More than one in 10 urban areas scored by the world's leading environmental disclosure platform have received its highest possible "A" rating last week, highlighting how leading cities are embedding climate action across their operations.
Of the 939 cities reporting through the CDP platform and ranked in its sixth annual Cities A List, 119 were cited as leaders in environmental action and transparency for 2023 — with top ranking authorities boasting up to four times as many mitigation and adaptation actions as non-A List cities.
CDP's analysis also reported rising renewable energy use from a number of cities, with the likes of Trondheim in Norway, Ecuador's capital Quito and San Francisco reporting that renewable energy covers the vast majority of their power consumption.
While the USA has the most "A List" cities of any one country — featuring 35 urban centers from Los Angeles to Philadelphia on the list — the number of U.K. city authorities securing the top rating also rose from 19 in 2022 to 26 in 2023. Birmingham, Brighton & Hove, and Cambridge joined the likes of London, Manchester, York and Sunderland on the list for the first time.
While Europe boasts the largest share of 'A List' cities followed by North America, this year's report also revealed significant progress from cities in the Global South.
While Europe boasts the largest share of "A List" cities followed by North America, this year's report also revealed significant progress from cities in the Global South.
According to CDP, 40 percent — or 47 cities — made their first appearance on the list this year, with Istanbul, Jakarta, Bogotá and Can Tho in Vietnam all receiving their first "A" grade. Moreover, Brazil, Colombia, The Philippines and Turkey all received their highest number of "A" rated cities to date.

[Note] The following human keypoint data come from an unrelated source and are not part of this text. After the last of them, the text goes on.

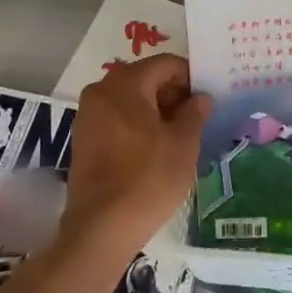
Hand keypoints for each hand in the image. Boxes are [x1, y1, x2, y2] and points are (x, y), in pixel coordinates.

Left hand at [64, 54, 209, 257]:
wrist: (101, 228)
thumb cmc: (148, 178)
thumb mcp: (184, 144)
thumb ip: (195, 113)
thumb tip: (200, 98)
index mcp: (125, 84)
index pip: (165, 64)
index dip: (190, 77)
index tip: (207, 99)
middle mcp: (101, 91)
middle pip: (145, 79)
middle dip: (172, 94)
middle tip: (197, 118)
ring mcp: (88, 116)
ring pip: (130, 100)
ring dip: (156, 111)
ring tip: (179, 136)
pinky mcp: (83, 140)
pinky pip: (117, 119)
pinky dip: (137, 125)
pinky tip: (155, 149)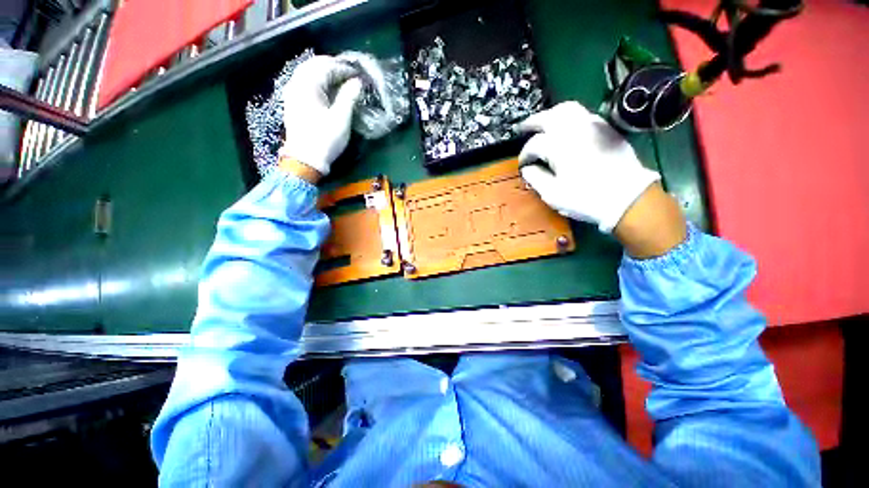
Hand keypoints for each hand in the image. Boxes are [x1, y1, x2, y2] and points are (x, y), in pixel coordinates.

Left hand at [279, 56, 362, 178]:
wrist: (305, 160)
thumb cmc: (325, 139)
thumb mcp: (341, 118)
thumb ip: (349, 96)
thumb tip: (358, 82)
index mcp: (307, 85)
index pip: (326, 66)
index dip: (344, 68)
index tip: (359, 74)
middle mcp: (296, 83)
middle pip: (315, 65)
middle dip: (334, 67)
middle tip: (351, 75)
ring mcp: (292, 93)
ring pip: (308, 73)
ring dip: (325, 74)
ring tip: (342, 81)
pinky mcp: (293, 103)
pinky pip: (305, 83)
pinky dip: (318, 82)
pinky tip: (328, 90)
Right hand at [518, 101, 660, 232]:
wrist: (627, 197)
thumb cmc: (585, 198)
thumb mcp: (552, 193)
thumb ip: (535, 178)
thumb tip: (528, 168)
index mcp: (558, 146)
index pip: (534, 144)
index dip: (525, 154)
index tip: (523, 165)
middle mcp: (574, 129)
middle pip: (548, 116)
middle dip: (533, 122)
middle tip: (522, 129)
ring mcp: (592, 125)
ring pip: (567, 109)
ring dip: (551, 115)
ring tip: (543, 123)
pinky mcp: (606, 128)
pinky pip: (583, 114)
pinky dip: (569, 117)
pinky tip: (566, 128)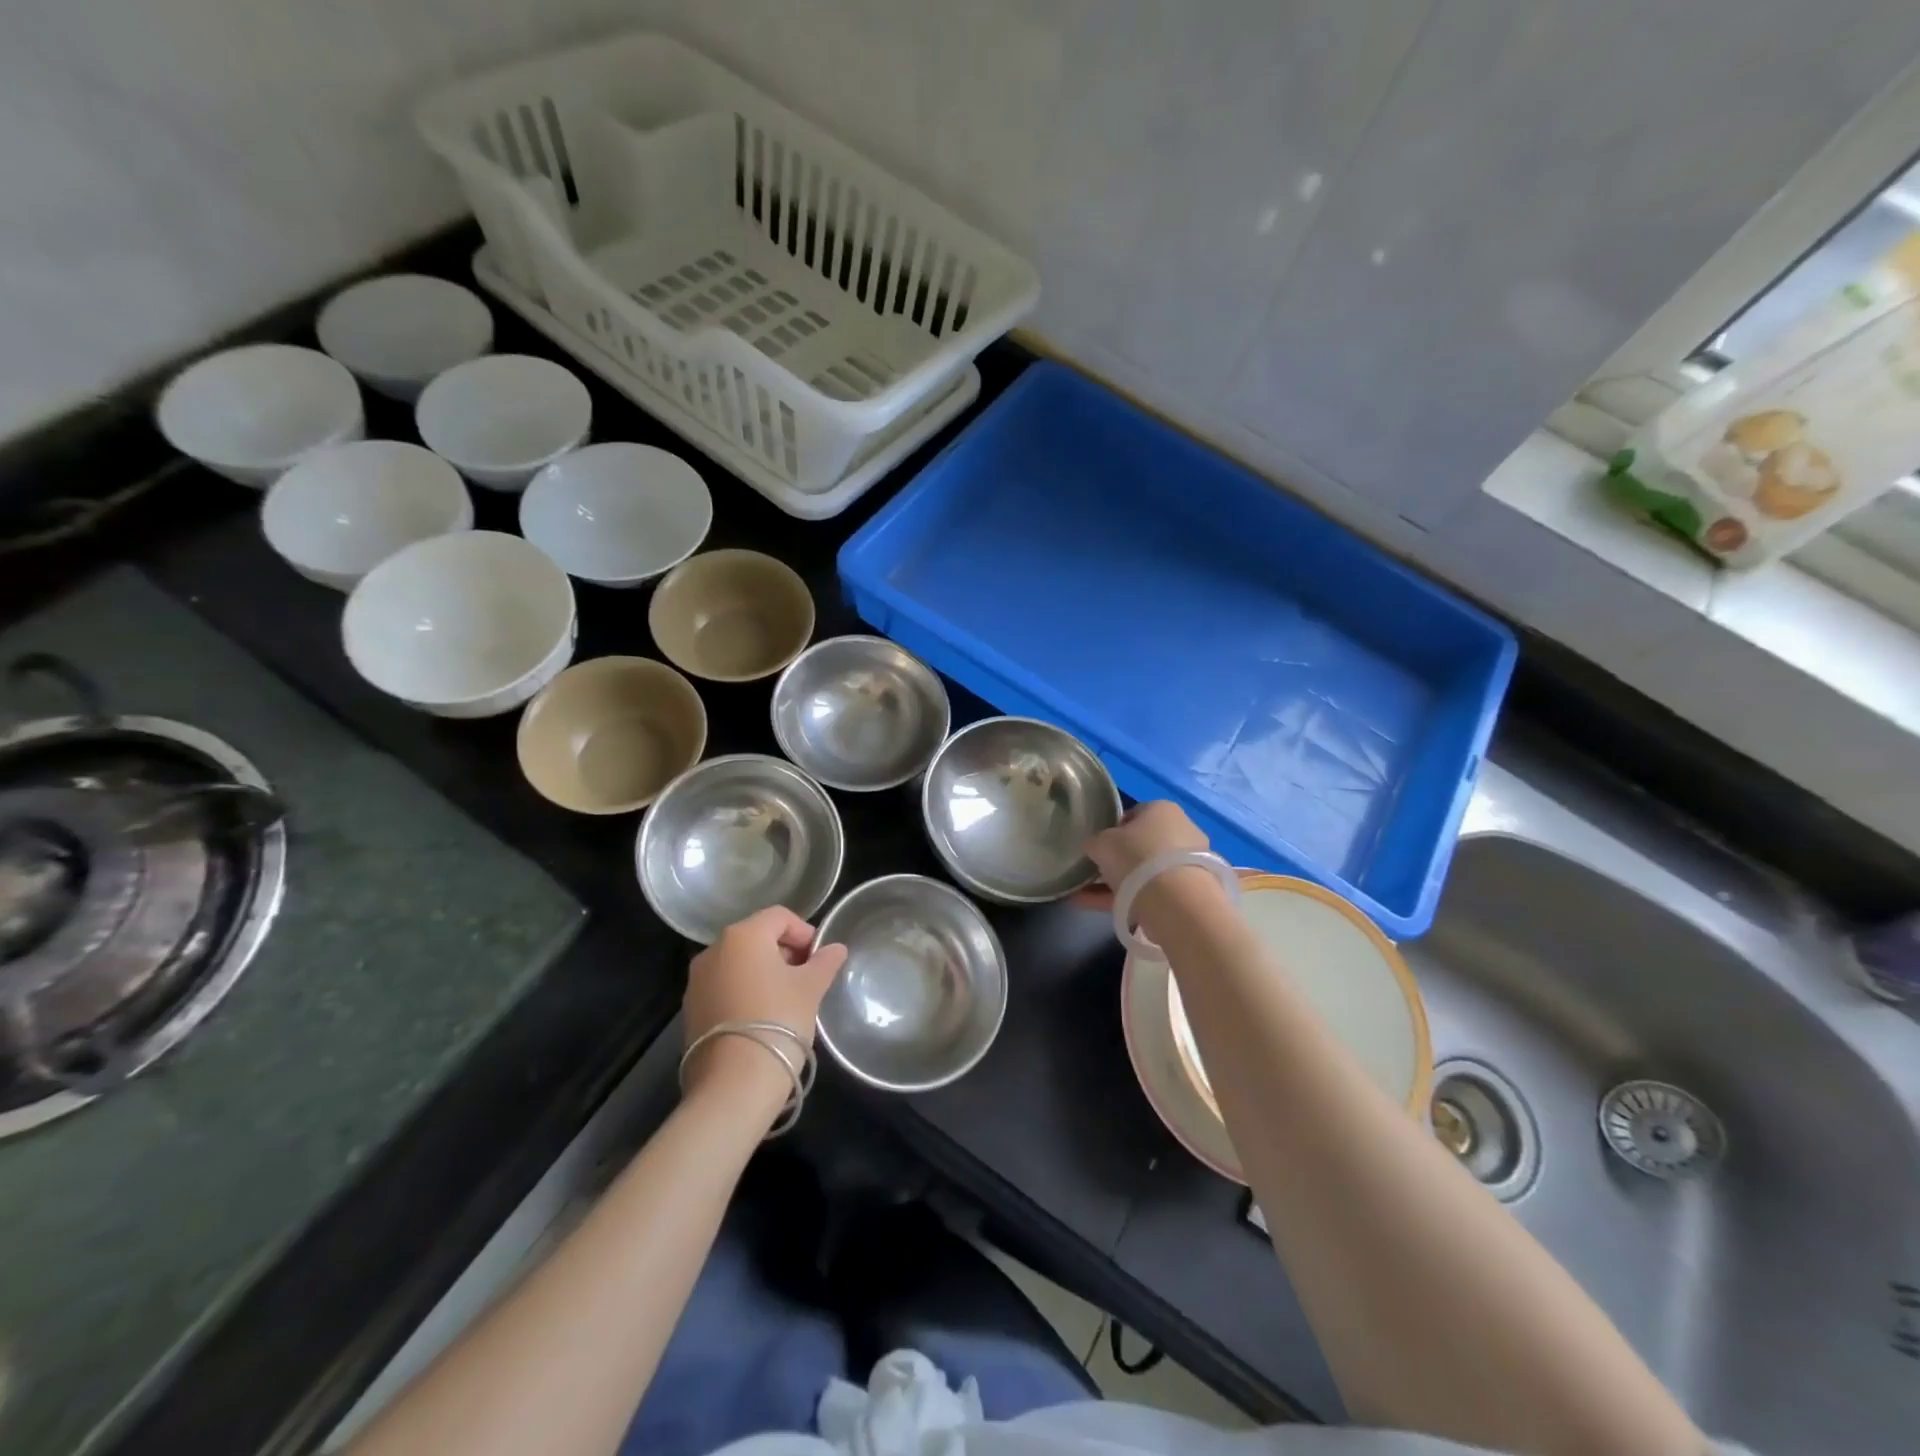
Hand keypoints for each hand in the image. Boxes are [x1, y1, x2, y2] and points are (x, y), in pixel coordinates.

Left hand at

The progress comes after recent CDP data found that 80 percent of cities face climate hazards such as heatwaves and floods, with 70 percent expecting them to become more intense in the coming years.

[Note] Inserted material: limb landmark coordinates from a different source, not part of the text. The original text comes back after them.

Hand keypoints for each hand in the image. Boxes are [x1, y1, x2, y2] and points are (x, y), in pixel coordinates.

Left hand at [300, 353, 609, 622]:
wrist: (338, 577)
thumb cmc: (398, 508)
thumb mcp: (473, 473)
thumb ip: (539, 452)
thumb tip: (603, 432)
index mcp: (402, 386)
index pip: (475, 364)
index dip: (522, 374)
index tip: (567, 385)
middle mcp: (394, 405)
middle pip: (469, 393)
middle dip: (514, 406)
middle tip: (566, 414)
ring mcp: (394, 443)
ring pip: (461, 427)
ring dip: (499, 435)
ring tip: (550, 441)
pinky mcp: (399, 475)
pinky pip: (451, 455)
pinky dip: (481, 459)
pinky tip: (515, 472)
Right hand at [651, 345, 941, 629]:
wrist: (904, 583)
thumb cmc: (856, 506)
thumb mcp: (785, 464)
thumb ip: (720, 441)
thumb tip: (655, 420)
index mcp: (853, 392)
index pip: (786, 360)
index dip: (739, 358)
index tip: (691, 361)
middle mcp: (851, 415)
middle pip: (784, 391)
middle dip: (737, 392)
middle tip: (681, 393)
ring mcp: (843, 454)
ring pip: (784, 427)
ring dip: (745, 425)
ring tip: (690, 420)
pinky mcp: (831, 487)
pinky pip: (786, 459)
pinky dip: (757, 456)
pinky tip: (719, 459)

Maia Kutner, CDP director of cities, states and regions, reflected that 2023 will be remembered as the year when centuries-long climate records were not just broken, but smashed.
"While cities around the world felt the full force of the year's climate disasters, from heatwaves to floods, it's positive that many are leading by example in tackling climate change with tangible action," she said. "Today, we are delighted to celebrate the 119 cities, from Lima to London, whose effective action make them global climate leaders. Even more encouragingly, this is not the first time that many — including from the Global South — are on CDP's A List, showing that serious climate action is now mainstream for many of the world's cities.
It's positive that many are leading by example in tackling climate change with tangible action.
However, Kutner warned more action was needed from city leaders to accelerate the net zero transition and prepare their regions for escalating climate impacts. "This is no time for complacency, though," he said. "Cities not reporting environmental data must step up their transparency, while many more need to accelerate their efforts to reach net zero and create a more sustainable future for all, especially the most vulnerable."
Among a number of examples of urban innovation in climate mitigation and adaptation, CDP flagged U.K.-based measures such as a digital twin of London's "Square Mile" created to determine the areas most vulnerable to heat stress and flooding impacts.
It also highlighted how authorities in Sunderland are installing living roofs on 90 bus shelters across the city to enhance local biodiversity. Nicknamed "Bee Bus Stops," they sit on top of shelters made from recycled materials and are planted with a mix of native wildflower species to support bees and other pollinators.
The living roofs also help provide natural cooling to counteract the effects of "urban heat islands," absorb rainwater to alleviate flooding and filter fine dust particles from the air.